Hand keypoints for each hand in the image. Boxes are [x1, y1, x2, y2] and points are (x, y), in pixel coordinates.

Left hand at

# # #

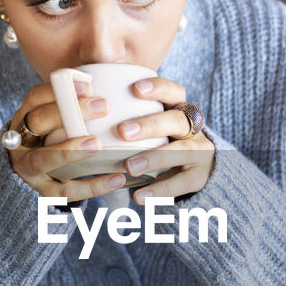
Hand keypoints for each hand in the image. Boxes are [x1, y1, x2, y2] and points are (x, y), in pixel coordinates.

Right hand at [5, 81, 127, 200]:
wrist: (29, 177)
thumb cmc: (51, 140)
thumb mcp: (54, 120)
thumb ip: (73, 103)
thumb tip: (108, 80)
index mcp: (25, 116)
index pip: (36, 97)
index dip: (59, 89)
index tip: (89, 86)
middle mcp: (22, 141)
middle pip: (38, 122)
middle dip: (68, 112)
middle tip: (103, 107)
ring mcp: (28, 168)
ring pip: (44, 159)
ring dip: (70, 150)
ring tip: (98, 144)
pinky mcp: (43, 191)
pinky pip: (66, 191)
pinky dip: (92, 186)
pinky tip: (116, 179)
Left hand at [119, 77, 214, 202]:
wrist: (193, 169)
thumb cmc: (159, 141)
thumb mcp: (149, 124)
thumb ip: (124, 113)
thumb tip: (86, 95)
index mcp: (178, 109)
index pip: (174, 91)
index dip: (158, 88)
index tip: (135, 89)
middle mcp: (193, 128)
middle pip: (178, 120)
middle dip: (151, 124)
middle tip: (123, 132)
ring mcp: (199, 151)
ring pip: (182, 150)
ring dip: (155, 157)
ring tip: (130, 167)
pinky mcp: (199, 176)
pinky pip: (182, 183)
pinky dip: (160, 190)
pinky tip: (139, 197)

# # #

» TASK DETAILS: Working from the records above, write out verbatim only the lines from the line containing "middle tip: (103, 107)" through the line containing "thumb ip: (124, 113)".

» TASK RESULT:
middle tip: (103, 107)
ring mcp: (28, 168)
ring pip: (44, 159)
ring dip: (70, 150)
ring tip: (98, 144)
pinky mcp: (43, 191)
pinky pip: (66, 191)
pinky dip: (92, 186)
pinky tip: (116, 179)
Left hand at [119, 77, 214, 202]:
wrist: (193, 169)
thumb cmc: (159, 141)
thumb mcp: (149, 124)
thumb ip: (124, 113)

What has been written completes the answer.